> [What to work on] Every line from the one containing "(359, 633) = (247, 424): grey" to the end of the records below must be copied exactly, and no pictures may be included.

> [Data]
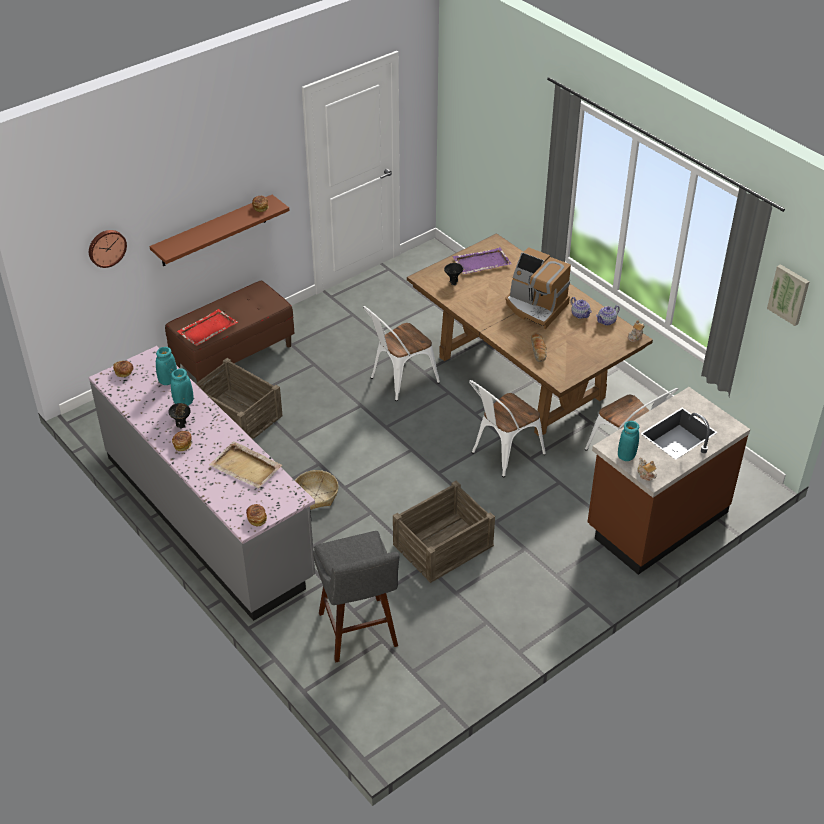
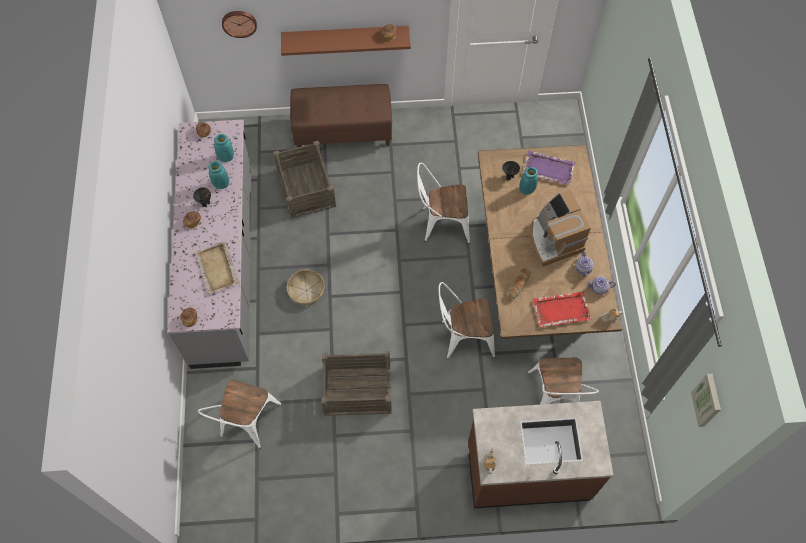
camera: 35 degrees right, 20 degrees up
(207, 329) = (315, 110): red tray -> red tray (560, 310)
(359, 633) = (247, 424): grey stool -> white chair
(626, 456) = (490, 435): turquoise vase -> turquoise vase (527, 189)

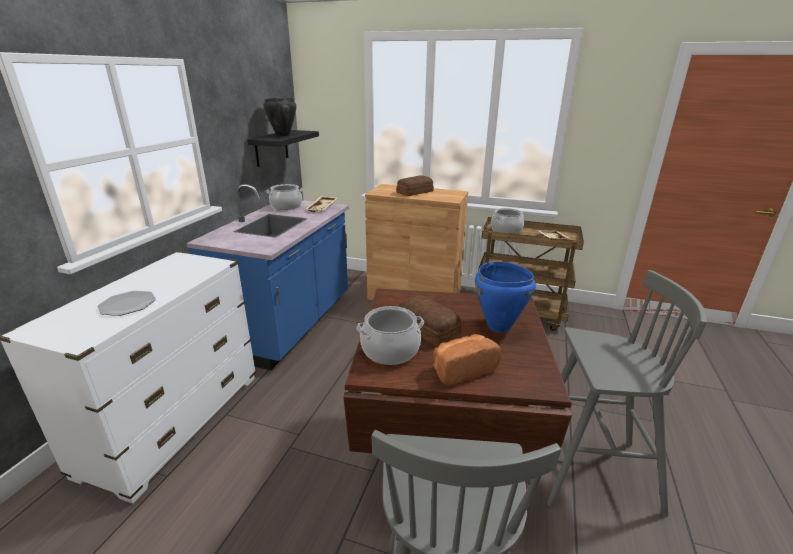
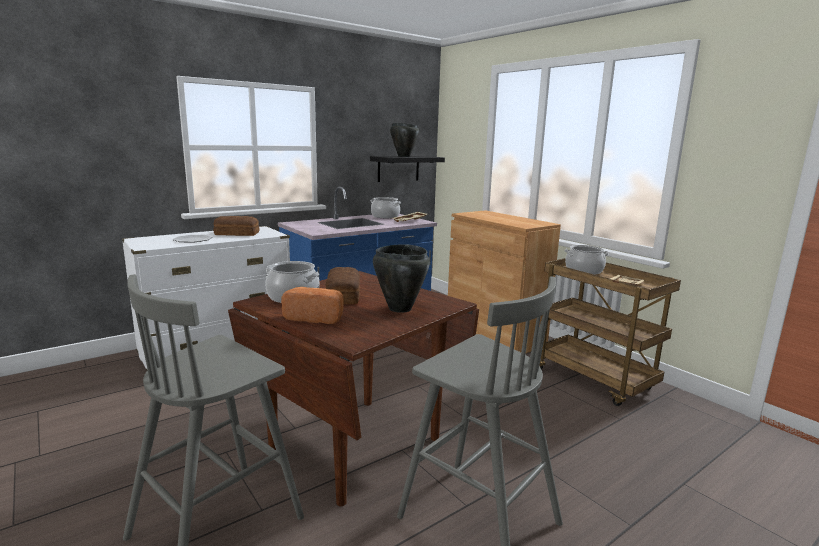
camera: 35 degrees right, 10 degrees down
(414, 192) = (500, 217): bread -> bread (236, 233)
(498, 326) = (399, 308): blue cooking pot -> black cooking pot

> [Exercise answer]
(359, 633) = (247, 424): grey stool -> white chair
(626, 456) = (490, 435): turquoise vase -> turquoise vase (527, 189)

camera: 35 degrees right, 10 degrees down
(414, 192) = (500, 217): bread -> bread (236, 233)
(498, 326) = (399, 308): blue cooking pot -> black cooking pot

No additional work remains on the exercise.